Friday, March 4, 2011

Reading Comprehension and Working Memory

Reading Comprehension and Working Memory

Students with reading difficulties may have one of three cognitive deficits that need addressing. The easiest to address is a second language learner that needs more time learning a new language. Most difficult to address is a learner with an auditory processing deficit or cognitive impairment. Finally the least common cognitive deficit is a learner that is dyslexic. The latter two are a grey area in many classrooms and at times never diagnosed or understood by teachers or parents. A teacher may assume a child is suffering with attention problems when they may just have very poor auditory processing skills. Teachers often see some students make great gains using a reading system while others students are stagnant or regress, and they have no clue why. Using a published reading program to address all reading difficulties is nigh impossible without a clear understanding of a students auditory processing/echoic memory ability. What is the solution to help all students succeed?
     Auditory processing enhancement and working memory augmentation in the form of brain work is essential to helping all students maximize learning. Academic achievement is slow or impossible if you are not augmenting working memory and enhancing auditory processing. Time and best practice will negate all but the most severe and profounds cognitive deficit that hinders academic progress.


Remedial reading programs must meet the needs of a diverse student population. Finding great methods to use with at-risk students is difficult at times.The best single resource that I have found is a reading handbook published by New South Wales Public Schools. The book is free online and has given me many great ideas to help learning disabled students. Reading Handbook!
Fluency Drills and Assessments for all Grades!

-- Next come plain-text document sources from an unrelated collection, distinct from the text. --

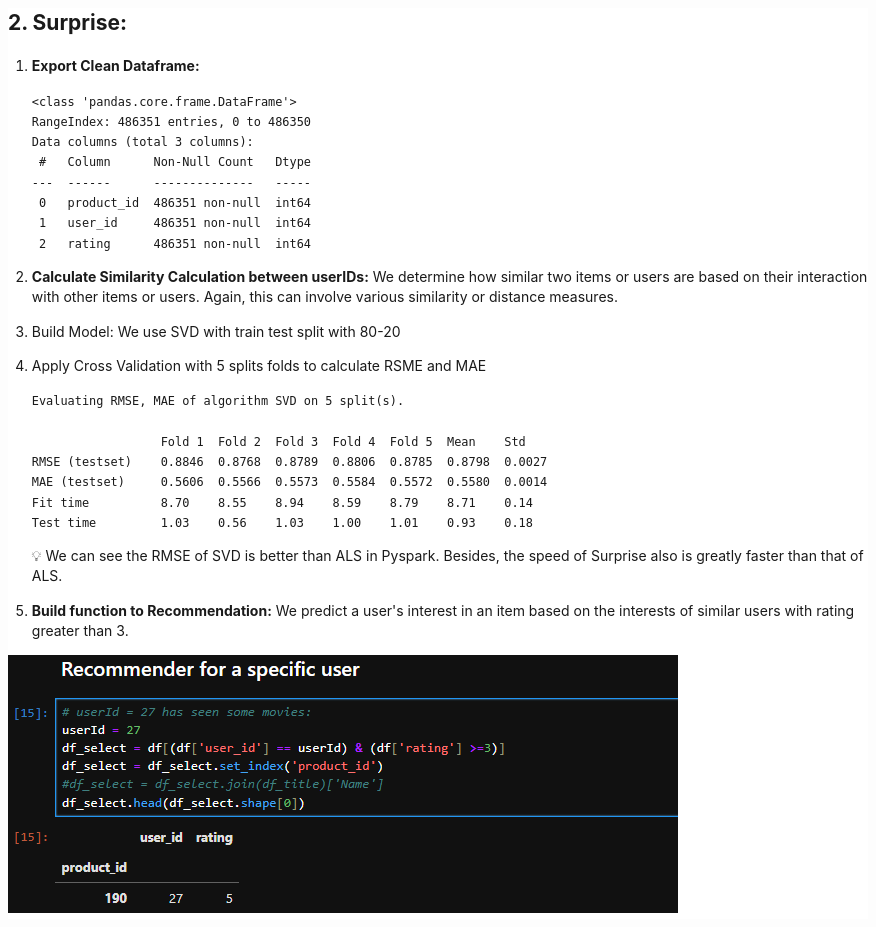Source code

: ## 2. Surprise:

1. **Export Clean Dataframe:** 
    
    ```
    <class 'pandas.core.frame.DataFrame'>
    RangeIndex: 486351 entries, 0 to 486350
    Data columns (total 3 columns):
     #   Column      Non-Null Count   Dtype
    ---  ------      --------------   -----
     0   product_id  486351 non-null  int64
     1   user_id     486351 non-null  int64
     2   rating      486351 non-null  int64
    ```
    
2. **Calculate Similarity Calculation between userIDs:** We determine how similar two items or users are based on their interaction with other items or users. Again, this can involve various similarity or distance measures.
3. Build Model: We use SVD with train test split with 80-20
4. Apply Cross Validation with 5 splits folds to calculate RSME and MAE
    
    ```
    Evaluating RMSE, MAE of algorithm SVD on 5 split(s).
    
                      Fold 1  Fold 2  Fold 3  Fold 4  Fold 5  Mean    Std
    RMSE (testset)    0.8846  0.8768  0.8789  0.8806  0.8785  0.8798  0.0027
    MAE (testset)     0.5606  0.5566  0.5573  0.5584  0.5572  0.5580  0.0014
    Fit time          8.70    8.55    8.94    8.59    8.79    8.71    0.14
    Test time         1.03    0.56    1.03    1.00    1.01    0.93    0.18
    ```
    
    <aside>
    💡 We can see the RMSE of SVD is better than ALS in Pyspark. Besides, the speed of Surprise also is greatly faster than that of ALS.
    
    </aside>
    
5. **Build function to Recommendation:** We predict a user's interest in an item based on the interests of similar users with rating greater than 3.

![Untitled](DATA\report_md\Image_report\Untitled8.png)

A quick assessment for auditory processes deficit or dyslexia:
  • Students with dyslexia will tend to be very intelligent with excellent auditory processing skills.
  • Students with a cognitive deficit will struggle with basic auditory processing/echoic memory skills.
     Assessing students cognitive ability is essential to understand students needs. A strong understanding of what you are assessing is also imperative for teachers. A quick echoic memory assessment for your students: Read a level sentence to the student and then ask them to repeat the sentence exactly.

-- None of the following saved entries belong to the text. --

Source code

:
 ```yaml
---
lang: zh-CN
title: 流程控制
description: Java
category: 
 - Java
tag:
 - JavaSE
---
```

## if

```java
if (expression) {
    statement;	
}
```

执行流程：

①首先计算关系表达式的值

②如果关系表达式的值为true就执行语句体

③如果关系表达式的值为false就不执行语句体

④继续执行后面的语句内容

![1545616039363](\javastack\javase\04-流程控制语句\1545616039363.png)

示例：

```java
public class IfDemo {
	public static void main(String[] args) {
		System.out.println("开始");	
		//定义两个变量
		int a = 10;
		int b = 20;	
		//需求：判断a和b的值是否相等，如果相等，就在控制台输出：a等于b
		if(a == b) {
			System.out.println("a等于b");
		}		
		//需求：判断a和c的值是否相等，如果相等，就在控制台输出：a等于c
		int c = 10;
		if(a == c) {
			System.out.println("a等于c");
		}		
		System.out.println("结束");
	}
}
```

  • BEGINNING ASSESSMENT! EXAMPLE. THE OLD WIZARD WAVES HIS MAGIC WAND. QUICK PAUSE. Have student repeat.  DEEP IN THE FOREST WE SAW A BEAR. QUICK PAUSE. Have student repeat. LOOKING FOR RED JELLY BEANS IS HARD. QUICK PAUSE. Have student repeat. 
  • MODERATELY DIFFICULT  ASSESSMENT! SILVER, FRIEND, RUNNING, APPLE, INSIDE, FARMER, DANCE. QUICK PAUSE. Have student repeat. 8,4,7,3,1,9,2. QUICK PAUSE. Have student repeat. Students with excellent echoic memory will recite the sentences, words or numbers with little or no errors. 
  • Repeat the assessment with a new sentence telling the student that they have to hold the sentence in their memory for 10 seconds and then recite it with no errors. Students that struggle with reading yet can do this task with ease may be your students with dyslexia. Many students today have an underdeveloped echoic memory or show poor listening skills. Poor listening skills will impact all areas of academics if not corrected and addressed.

     Training the echoic memory will benefit all students and help make dramatic changes in academic outcomes for all students. Boosting listening skills with games and activities will produce very quick academic results. Students need to sing, reread, repeat passages, words, sentences, poems, and directions over and over in their head, and then rehearse it in echoic memory to build the neural pathways. Students will have difficulties with auditory task at first if they have not trained extensively to attend and focus on echoic memory. The key to sustained longterm success is duration and frequency of the echoic memory activities. 

  • Activities to build echoic memory or improving auditory processing. 
  • Learning the lyrics to a great song
  • Memorizing a stanza from a poem
  • Reciting and rehearsing during vocabulary activities
  • Playing telephone
  • Read, reread, repeat, rehearse, recite
Wiki definitions:
  • "Working memory is the ability to actively hold information in the mind needed to do complex tasks such as reasoning, comprehension and learning. Working memory tasks are those that require the goal-oriented active monitoring or manipulation of information or behaviors in the face of interfering processes and distractions. The cognitive processes involved include the executive and attention control of short-term memory which provide for the interim integration, processing, disposal, and retrieval of information. Working memory is a theoretical concept central both to cognitive psychology and neuroscience."
  • "Echoic memory, the auditory version of sensory memory, refers to the phenomenon in which there is a brief mental echo that continues to sound after an auditory stimulus has been heard. In comparison to sensory and iconic memory, echoic memory is thought to last a little longer, for upwards of about three or four seconds. Due to its short span, echoic memory is a type of sensory memory as the echoic memories are temporal and last only for a brief period of time."